Work to be completed — Return the run of lines below that opens with the line containing "eletrónicos, aplicações móveis e utilizadores" and closes with the line containing "Como trabalhamos", keeping each one exact.

Dataset content —
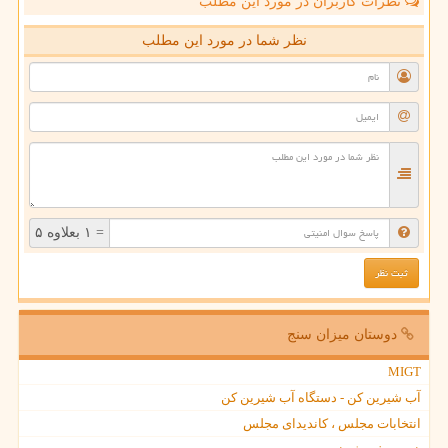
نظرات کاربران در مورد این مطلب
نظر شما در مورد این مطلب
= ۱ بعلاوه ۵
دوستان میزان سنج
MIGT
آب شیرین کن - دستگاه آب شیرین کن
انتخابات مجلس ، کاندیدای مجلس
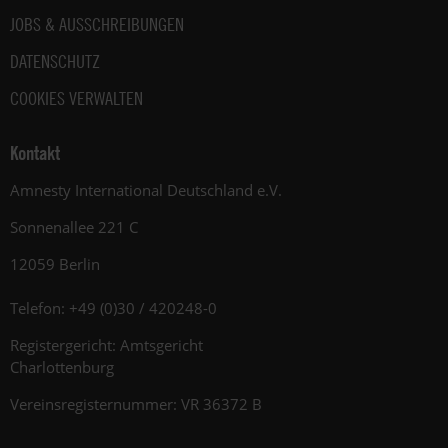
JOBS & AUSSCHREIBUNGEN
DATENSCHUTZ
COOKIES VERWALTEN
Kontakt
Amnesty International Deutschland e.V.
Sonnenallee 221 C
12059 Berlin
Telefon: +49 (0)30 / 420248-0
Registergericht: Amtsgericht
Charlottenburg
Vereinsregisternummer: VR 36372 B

---

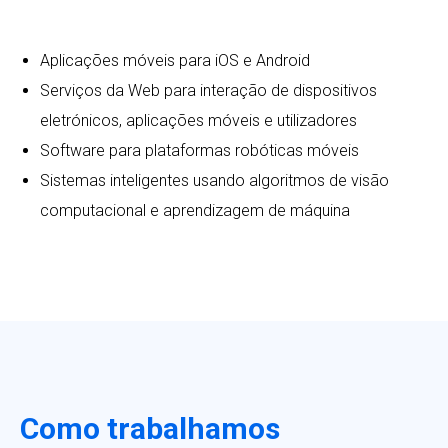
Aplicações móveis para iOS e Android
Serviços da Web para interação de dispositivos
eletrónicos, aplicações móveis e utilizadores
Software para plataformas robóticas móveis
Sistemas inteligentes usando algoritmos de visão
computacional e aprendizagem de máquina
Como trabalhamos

Task output —
eletrónicos, aplicações móveis e utilizadores
Software para plataformas robóticas móveis
Sistemas inteligentes usando algoritmos de visão
computacional e aprendizagem de máquina
Como trabalhamos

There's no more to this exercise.